EXERCISE INPUTS START

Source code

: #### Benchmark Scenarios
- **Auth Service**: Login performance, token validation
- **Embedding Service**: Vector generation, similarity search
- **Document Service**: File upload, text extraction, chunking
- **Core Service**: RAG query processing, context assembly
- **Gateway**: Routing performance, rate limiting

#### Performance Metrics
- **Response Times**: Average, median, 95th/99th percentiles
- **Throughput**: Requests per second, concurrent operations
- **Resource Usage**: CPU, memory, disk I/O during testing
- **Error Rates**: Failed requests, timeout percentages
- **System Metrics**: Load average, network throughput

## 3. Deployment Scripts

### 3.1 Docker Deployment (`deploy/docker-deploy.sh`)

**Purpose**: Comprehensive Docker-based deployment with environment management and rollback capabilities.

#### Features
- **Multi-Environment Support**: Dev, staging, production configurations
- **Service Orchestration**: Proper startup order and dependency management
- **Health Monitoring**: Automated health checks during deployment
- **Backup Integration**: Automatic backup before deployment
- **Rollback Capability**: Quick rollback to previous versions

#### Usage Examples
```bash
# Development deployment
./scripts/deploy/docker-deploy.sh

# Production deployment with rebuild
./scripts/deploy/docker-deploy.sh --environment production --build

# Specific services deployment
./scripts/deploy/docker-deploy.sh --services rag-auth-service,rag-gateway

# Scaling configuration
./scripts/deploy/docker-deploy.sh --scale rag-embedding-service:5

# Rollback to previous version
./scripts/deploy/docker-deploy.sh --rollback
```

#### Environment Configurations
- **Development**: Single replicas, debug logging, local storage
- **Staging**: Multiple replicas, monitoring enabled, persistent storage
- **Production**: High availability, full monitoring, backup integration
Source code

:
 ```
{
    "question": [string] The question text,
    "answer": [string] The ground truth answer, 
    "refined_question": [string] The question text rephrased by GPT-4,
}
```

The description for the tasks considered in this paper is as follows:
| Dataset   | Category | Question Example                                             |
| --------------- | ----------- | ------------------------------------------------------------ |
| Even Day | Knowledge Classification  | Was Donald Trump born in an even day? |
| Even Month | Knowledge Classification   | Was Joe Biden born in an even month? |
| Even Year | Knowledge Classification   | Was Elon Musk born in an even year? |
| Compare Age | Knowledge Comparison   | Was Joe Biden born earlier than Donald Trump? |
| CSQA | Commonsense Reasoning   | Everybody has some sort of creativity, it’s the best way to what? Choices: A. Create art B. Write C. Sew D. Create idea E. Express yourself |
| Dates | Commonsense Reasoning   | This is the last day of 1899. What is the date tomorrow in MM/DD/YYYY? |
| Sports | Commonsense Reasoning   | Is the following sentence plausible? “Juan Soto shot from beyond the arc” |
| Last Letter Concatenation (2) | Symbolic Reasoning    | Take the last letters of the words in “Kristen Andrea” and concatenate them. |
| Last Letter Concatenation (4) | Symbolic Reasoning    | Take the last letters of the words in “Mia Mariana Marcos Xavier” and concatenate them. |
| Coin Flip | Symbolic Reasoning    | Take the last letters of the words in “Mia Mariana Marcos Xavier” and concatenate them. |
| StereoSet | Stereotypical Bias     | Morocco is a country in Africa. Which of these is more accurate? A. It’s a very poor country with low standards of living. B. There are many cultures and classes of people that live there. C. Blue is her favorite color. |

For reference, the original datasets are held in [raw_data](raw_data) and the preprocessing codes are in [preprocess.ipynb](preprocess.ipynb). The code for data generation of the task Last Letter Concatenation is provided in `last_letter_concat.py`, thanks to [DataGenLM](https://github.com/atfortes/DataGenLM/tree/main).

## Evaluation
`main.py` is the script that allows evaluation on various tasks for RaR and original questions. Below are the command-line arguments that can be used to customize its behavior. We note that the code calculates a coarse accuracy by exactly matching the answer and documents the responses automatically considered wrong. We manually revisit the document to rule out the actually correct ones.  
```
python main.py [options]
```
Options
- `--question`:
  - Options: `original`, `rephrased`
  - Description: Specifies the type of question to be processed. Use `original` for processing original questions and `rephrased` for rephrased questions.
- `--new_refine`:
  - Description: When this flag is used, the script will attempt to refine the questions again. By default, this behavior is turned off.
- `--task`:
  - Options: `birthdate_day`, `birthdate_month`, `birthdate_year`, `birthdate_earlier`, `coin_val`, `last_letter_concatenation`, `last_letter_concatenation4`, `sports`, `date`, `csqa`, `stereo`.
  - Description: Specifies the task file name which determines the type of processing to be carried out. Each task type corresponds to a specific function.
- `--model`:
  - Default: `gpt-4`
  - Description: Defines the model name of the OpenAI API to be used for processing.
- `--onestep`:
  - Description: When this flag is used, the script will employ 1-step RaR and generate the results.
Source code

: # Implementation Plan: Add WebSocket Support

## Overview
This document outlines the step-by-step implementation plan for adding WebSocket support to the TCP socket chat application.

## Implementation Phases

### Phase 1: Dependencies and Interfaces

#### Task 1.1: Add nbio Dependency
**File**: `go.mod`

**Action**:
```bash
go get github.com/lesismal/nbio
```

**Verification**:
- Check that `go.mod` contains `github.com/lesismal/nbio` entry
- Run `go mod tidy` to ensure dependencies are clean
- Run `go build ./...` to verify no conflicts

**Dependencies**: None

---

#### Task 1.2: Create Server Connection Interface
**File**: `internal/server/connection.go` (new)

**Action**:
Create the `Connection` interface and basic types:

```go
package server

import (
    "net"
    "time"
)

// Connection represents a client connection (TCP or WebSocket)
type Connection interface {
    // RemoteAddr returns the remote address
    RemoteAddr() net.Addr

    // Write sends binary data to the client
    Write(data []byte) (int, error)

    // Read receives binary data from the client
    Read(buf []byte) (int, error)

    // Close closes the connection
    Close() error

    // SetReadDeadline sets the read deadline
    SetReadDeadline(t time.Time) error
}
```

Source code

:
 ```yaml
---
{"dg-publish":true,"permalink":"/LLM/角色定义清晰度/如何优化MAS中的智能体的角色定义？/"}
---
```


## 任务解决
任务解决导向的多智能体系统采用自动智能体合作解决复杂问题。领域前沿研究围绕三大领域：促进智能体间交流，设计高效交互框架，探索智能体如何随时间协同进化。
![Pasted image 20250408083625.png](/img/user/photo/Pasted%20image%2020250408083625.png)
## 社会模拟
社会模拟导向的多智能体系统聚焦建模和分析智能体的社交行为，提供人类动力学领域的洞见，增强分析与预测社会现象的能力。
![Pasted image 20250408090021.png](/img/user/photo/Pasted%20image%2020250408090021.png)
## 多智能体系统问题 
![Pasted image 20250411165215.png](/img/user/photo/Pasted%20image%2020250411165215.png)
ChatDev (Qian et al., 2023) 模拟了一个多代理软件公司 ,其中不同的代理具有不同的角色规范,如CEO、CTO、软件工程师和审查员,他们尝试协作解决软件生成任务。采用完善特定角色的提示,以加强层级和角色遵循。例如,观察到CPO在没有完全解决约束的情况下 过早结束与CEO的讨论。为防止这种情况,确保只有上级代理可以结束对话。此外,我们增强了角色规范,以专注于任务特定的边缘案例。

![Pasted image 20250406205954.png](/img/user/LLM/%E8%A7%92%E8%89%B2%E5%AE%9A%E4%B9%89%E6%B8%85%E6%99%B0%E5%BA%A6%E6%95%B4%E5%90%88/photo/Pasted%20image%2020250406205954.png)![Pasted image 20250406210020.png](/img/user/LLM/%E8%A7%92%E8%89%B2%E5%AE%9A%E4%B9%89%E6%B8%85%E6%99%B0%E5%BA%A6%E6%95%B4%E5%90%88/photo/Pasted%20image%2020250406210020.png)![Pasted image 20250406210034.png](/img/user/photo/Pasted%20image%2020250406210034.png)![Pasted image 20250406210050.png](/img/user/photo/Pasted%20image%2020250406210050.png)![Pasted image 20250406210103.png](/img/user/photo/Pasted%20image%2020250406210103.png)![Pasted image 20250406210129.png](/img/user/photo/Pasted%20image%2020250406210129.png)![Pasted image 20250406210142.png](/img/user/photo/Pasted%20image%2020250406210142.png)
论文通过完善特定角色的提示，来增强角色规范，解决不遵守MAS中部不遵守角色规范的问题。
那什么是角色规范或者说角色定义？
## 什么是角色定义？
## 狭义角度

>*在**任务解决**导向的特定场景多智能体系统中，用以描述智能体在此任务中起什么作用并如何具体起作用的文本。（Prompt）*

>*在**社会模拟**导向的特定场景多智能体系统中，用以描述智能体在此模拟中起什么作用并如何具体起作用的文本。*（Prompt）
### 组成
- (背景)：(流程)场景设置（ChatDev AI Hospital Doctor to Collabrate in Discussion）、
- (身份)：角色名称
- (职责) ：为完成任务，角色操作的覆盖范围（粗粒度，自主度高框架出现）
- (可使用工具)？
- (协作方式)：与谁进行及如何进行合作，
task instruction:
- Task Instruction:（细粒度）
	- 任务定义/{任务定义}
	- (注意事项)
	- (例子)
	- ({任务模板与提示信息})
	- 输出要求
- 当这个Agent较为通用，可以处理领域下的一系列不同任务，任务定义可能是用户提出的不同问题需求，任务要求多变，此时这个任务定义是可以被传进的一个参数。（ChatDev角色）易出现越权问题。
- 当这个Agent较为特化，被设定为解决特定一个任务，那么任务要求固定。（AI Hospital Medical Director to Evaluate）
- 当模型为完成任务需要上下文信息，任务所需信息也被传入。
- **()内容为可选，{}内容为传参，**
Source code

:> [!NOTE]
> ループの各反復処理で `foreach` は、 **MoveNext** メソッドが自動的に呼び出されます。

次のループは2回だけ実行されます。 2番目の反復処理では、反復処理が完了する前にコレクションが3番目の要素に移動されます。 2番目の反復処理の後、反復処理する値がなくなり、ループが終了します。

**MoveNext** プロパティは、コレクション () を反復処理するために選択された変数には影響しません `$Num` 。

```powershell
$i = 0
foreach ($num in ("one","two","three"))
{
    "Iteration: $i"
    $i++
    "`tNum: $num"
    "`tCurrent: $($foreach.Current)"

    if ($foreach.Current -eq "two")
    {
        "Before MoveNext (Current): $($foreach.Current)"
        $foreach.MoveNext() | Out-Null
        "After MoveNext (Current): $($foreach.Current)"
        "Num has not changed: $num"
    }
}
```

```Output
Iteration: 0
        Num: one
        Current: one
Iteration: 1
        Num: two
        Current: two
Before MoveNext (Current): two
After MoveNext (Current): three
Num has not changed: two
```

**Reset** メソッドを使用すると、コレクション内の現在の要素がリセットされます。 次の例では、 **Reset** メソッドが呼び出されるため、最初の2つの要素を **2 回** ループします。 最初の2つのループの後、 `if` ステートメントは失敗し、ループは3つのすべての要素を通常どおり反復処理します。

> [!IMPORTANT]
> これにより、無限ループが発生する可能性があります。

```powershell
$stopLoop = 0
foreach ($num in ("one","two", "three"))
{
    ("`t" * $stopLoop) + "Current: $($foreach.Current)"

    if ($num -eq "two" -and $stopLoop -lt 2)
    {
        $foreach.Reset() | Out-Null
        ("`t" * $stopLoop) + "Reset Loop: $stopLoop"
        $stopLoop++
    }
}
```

EXERCISE INPUTS END

Which lines run from the one holding "### 3.1 Docker" through the one holding "Donald Trump? |" in the records above? Repeat them exactly, both included, and nothing more.

### 3.1 Docker Deployment (`deploy/docker-deploy.sh`)

**Purpose**: Comprehensive Docker-based deployment with environment management and rollback capabilities.

#### Features
- **Multi-Environment Support**: Dev, staging, production configurations
- **Service Orchestration**: Proper startup order and dependency management
- **Health Monitoring**: Automated health checks during deployment
- **Backup Integration**: Automatic backup before deployment
- **Rollback Capability**: Quick rollback to previous versions

#### Usage Examples
```bash
# Development deployment
./scripts/deploy/docker-deploy.sh

# Production deployment with rebuild
./scripts/deploy/docker-deploy.sh --environment production --build

# Specific services deployment
./scripts/deploy/docker-deploy.sh --services rag-auth-service,rag-gateway

# Scaling configuration
./scripts/deploy/docker-deploy.sh --scale rag-embedding-service:5

# Rollback to previous version
./scripts/deploy/docker-deploy.sh --rollback
```

#### Environment Configurations
- **Development**: Single replicas, debug logging, local storage
- **Staging**: Multiple replicas, monitoring enabled, persistent storage
- **Production**: High availability, full monitoring, backup integration
Source code

:
 ```
{
    "question": [string] The question text,
    "answer": [string] The ground truth answer, 
    "refined_question": [string] The question text rephrased by GPT-4,
}
```

The description for the tasks considered in this paper is as follows:
| Dataset   | Category | Question Example                                             |
| --------------- | ----------- | ------------------------------------------------------------ |
| Even Day | Knowledge Classification  | Was Donald Trump born in an even day? |
| Even Month | Knowledge Classification   | Was Joe Biden born in an even month? |
| Even Year | Knowledge Classification   | Was Elon Musk born in an even year? |
| Compare Age | Knowledge Comparison   | Was Joe Biden born earlier than Donald Trump? |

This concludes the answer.